Task material >>
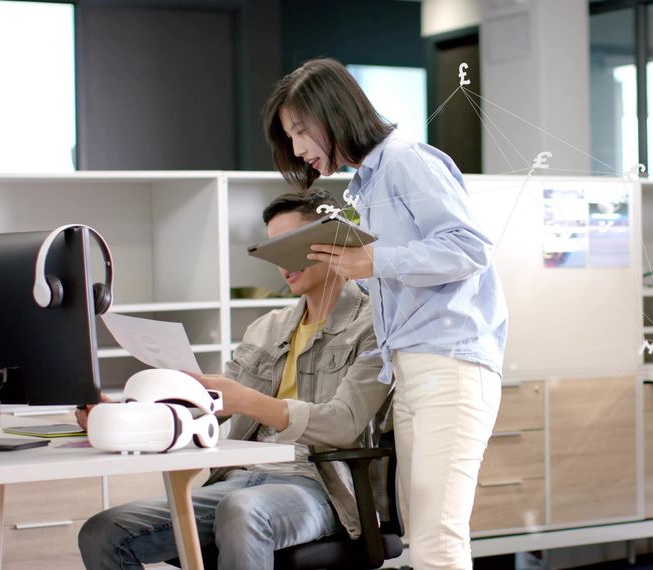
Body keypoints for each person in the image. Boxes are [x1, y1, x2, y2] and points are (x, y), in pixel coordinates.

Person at [262, 57, 507, 569]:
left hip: (450, 366)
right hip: (416, 370)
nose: (299, 150)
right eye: (291, 139)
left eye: (301, 132)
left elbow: (469, 248)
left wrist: (372, 260)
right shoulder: (366, 185)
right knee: (425, 537)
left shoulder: (404, 161)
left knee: (438, 538)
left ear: (333, 115)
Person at [76, 190, 392, 570]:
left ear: (333, 242)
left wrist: (245, 399)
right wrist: (124, 416)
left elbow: (343, 425)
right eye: (271, 249)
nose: (280, 262)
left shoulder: (374, 326)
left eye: (289, 246)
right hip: (240, 479)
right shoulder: (267, 328)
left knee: (242, 512)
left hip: (321, 487)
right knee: (103, 531)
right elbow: (207, 409)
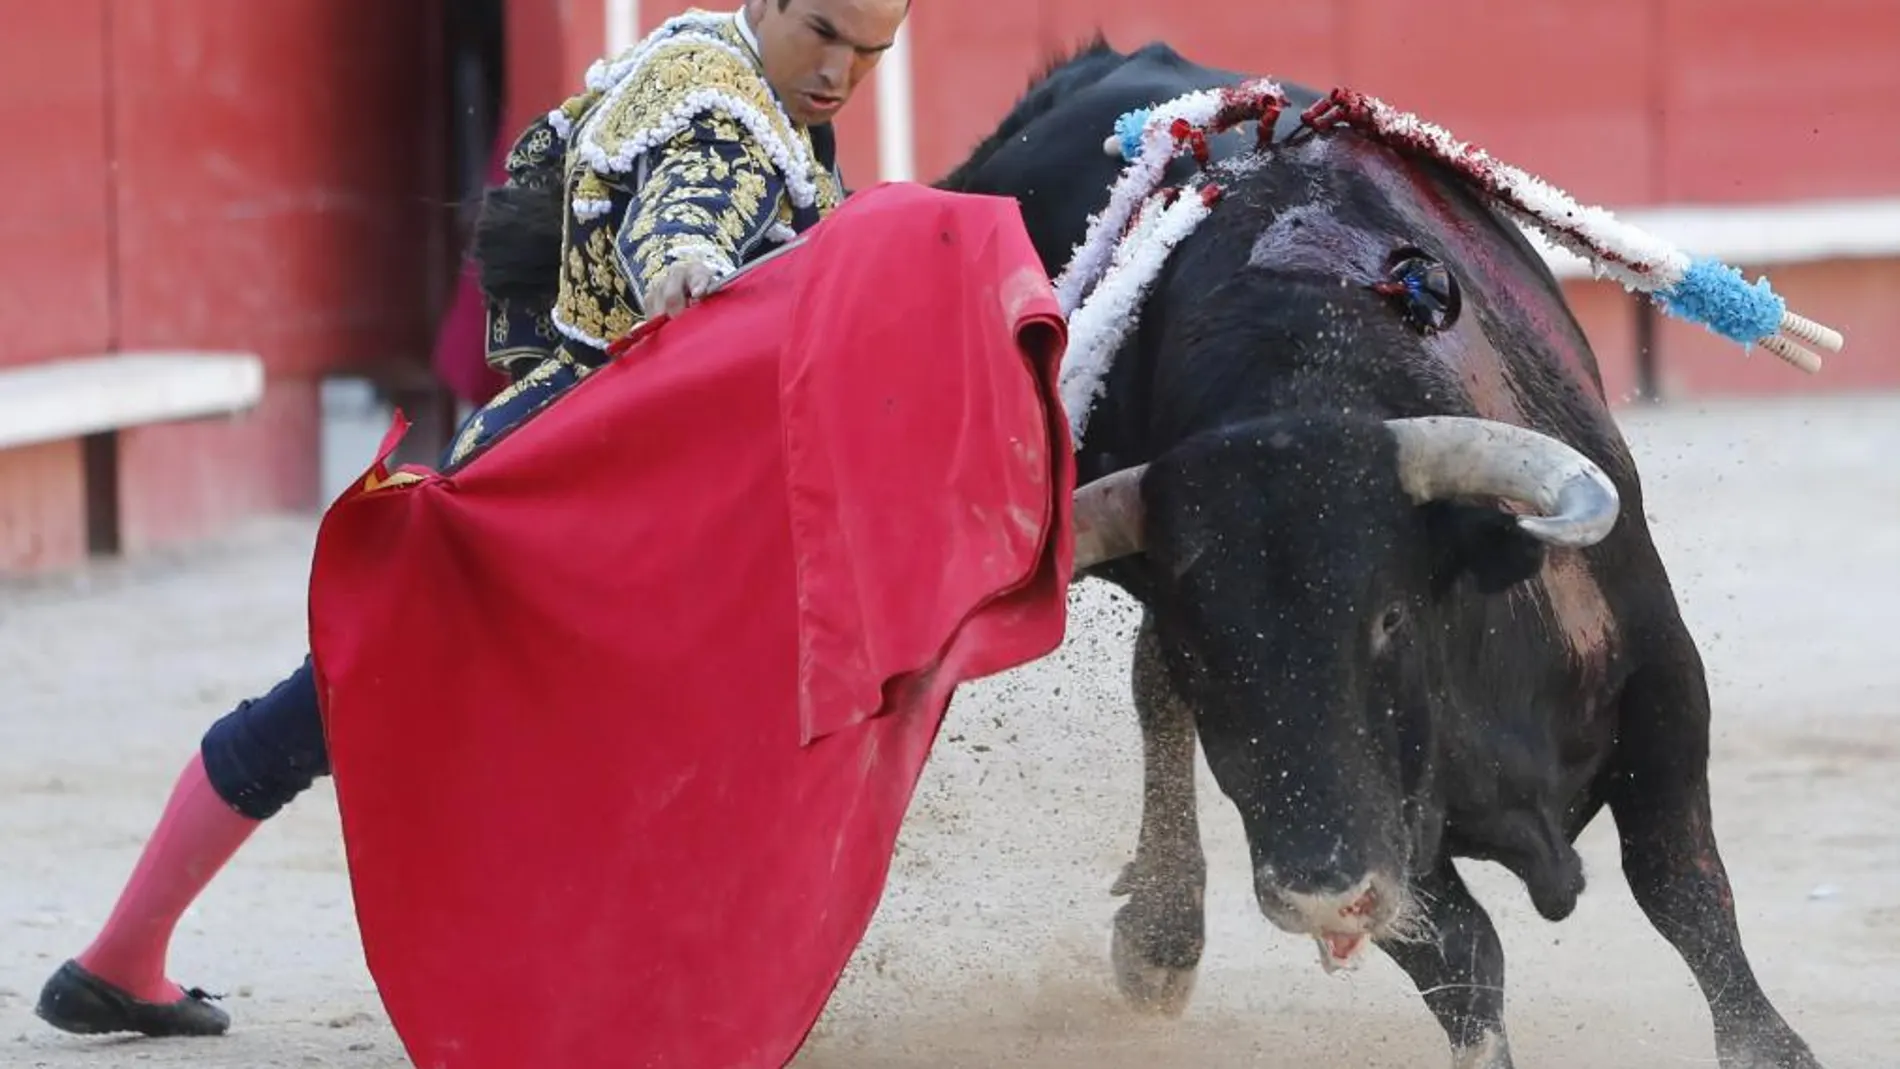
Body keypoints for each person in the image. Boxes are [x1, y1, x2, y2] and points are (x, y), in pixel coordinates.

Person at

Exercise >> Every line from the line containing "left shoulder: (404, 161)" through the line containing "right elbow: (207, 409)" in the records above must be retyped exactly. Leave out the rest.

Output below >>
left shoulder: (404, 161)
left knee: (438, 538)
left ear: (333, 115)
Person at [76, 190, 392, 570]:
left ear: (333, 242)
left wrist: (245, 399)
right wrist: (124, 416)
left elbow: (343, 425)
right eye: (271, 249)
nose: (280, 262)
left shoulder: (374, 326)
left eye: (289, 246)
right hip: (240, 479)
right shoulder: (267, 328)
left knee: (242, 512)
left hip: (321, 487)
right knee: (103, 531)
right elbow: (207, 409)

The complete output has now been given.